Live as if you will die tomorrow



崇の声は聞こえている。

怒りで我を失った訳ではない。


だが、空生の目がやけに冷めてるように見えて、息を潜めていた感情が、また吹き返す。


「お前、そんなんで終わると思ってんのかよ?」


空生は真っ直ぐに、臆することなく俺を見返している。


「…放せよ」


それが、決意の固さを裏付けているようで、やるせない。

なぁ違うよな?

お前の奥深く、内奥にあるどろどろした黒い塊は、そんな程度じゃないだろ?


「母親のこと許したのか?」


許す、なんて高尚なこと、俺らには不釣り合いだろ?


「カンケーないね。
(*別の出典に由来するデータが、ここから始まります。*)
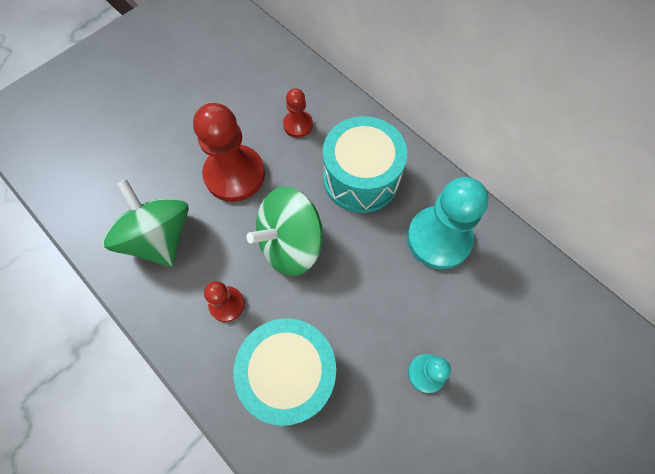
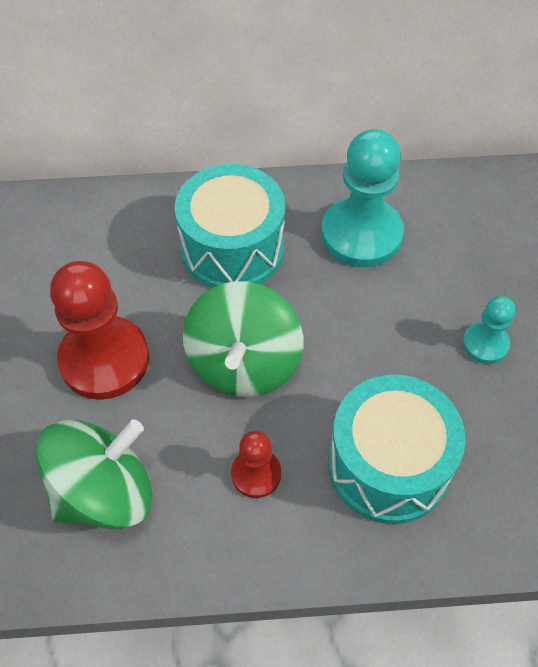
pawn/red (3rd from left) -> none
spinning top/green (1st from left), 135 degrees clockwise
」

なのにどうして。

どの言葉も、見つからない

どの言葉も、今の空生を引き止められない。


俺の瞳が揺れるのを、空生は見逃さなかったのかもしれない。




「なぁ、燈真。あれから10年以上経ってる。…もう、十分だろ?俺が居なくたって不自由してないはずだ。」


心を刺し通された、と思った。


空生の頼んだアブサン。

それはただの気紛れじゃ無かったんじゃないか。




「な、に、言って…俺はお前に協力してやって…」


空生は俺に抵抗せず、されるがままになっているのに、こっちの形勢が圧倒的に不利に感じる。